━━ Recorded data ━━
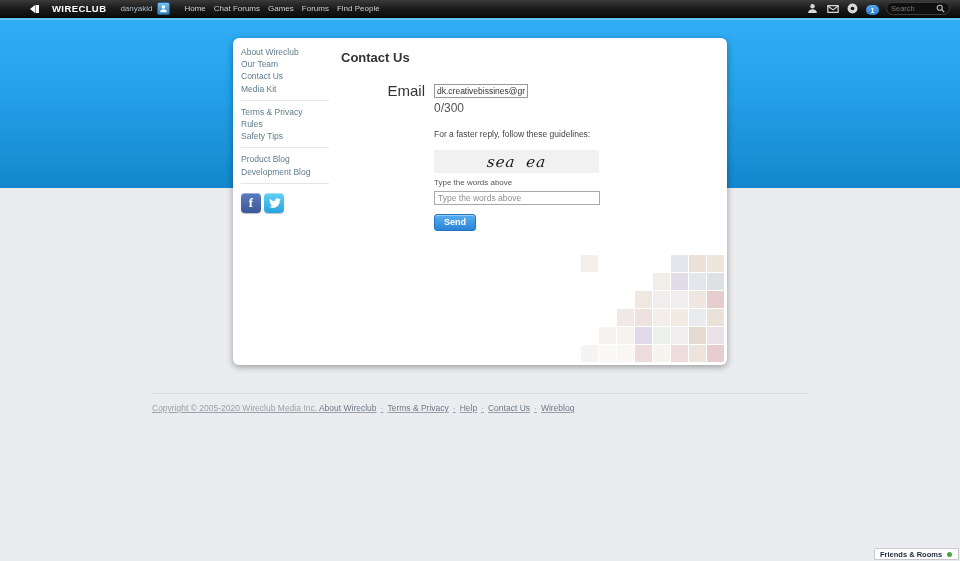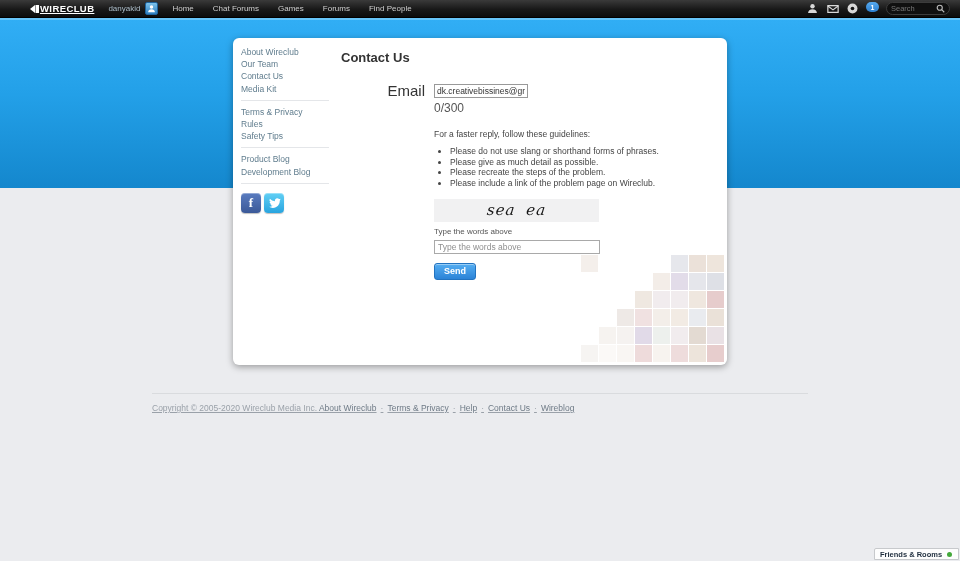--- a/index.html
+++ b/index.html
@@ -13,31 +13,31 @@
   }
   
   .topnav {
     position:absolute; left:0; top:0; width:960px; height:18px;
     background:linear-gradient(180deg,#3a3a3a 0%,#181818 55%,#0c0c0c 100%);
     border-bottom:1px solid #000;
     display:flex; align-items:center;
     padding:0 10px 0 30px;
     color:#c9c9c9; font-size:8px;
   }
-  .logo { display:flex; align-items:center; gap:1px; color:#fff; font-weight:bold; font-size:9.5px; letter-spacing:.4px; cursor:pointer;text-decoration:underline; }
+  .logo { display:flex; align-items:center; gap:13px; color:#fff; font-weight:bold; font-size:9.5px; letter-spacing:.4px; cursor:pointer; }
   .logo svg { display:block; }
   .nav-user { margin-left:14px; color:#aebfcb; cursor:pointer; }
   .nav-avatar {
     width:13px; height:13px; margin-left:5px; border-radius:2px;
     background:linear-gradient(180deg,#7cc3ec,#2e7fc0);
     border:1px solid #1f639c; display:flex; align-items:center; justify-content:center; cursor:pointer;
   }
-  .nav-menu { display:flex; align-items:center; margin-left:14px; gap:19px; }
+  .nav-menu { display:flex; align-items:center; margin-left:14px; gap:8px; }
   .nav-menu a { color:#cfcfcf; text-decoration:none; cursor:pointer; }
-  .nav-right { margin-left:auto; display:flex; align-items:flex-start; gap:7px; }
+  .nav-right { margin-left:auto; display:flex; align-items:flex-end; gap:7px; }
   .nav-ico { width:13px; height:13px; display:flex; align-items:center; justify-content:center; cursor:pointer; }
   .badge {
     min-width:13px; height:10px; padding:0 3px; border-radius:6px;
     background:linear-gradient(180deg,#57aaef,#2b7fd0);
     color:#fff; font-size:7px; font-weight:bold;
     display:flex; align-items:center; justify-content:center; cursor:pointer;
   }
   .search-pill {
     width:64px; height:13px; border-radius:7px;
     background:#101010; border:1px solid #3c3c3c;
@@ -251,26 +251,20 @@
 
     <div class="frow email-row">
       <span class="lbl">Email</span>
       <input type="text" value="dk.creativebissines@gma" style="">
     </div>
 
     <div class="indent counter">0/300</div>
 
     <div class="indent guide">
       <div>For a faster reply, follow these guidelines:</div>
-      <ul>
-        <li>Please do not use slang or shorthand forms of phrases.</li>
-        <li>Please give as much detail as possible.</li>
-        <li>Please recreate the steps of the problem.</li>
-        <li>Please include a link of the problem page on Wireclub.</li>
-      </ul>
     </div>
 
     <div class="indent captcha-img">
       <span class="captcha-word">sea ea</span>
     </div>
     <div class="indent captcha-lbl">Type the words above</div>
     <div class="indent">
       <input class="captcha-input" type="text" placeholder="Type the words above" style="">
     </div>
     <div class="indent">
━━━
• Exercise description
Show all lines in the entries above where the string "gradient" appears.

• Response area
     background:linear-gradient(180deg,#3a3a3a 0%,#181818 55%,#0c0c0c 100%);
     background:linear-gradient(180deg,#7cc3ec,#2e7fc0);
     background:linear-gradient(180deg,#57aaef,#2b7fd0);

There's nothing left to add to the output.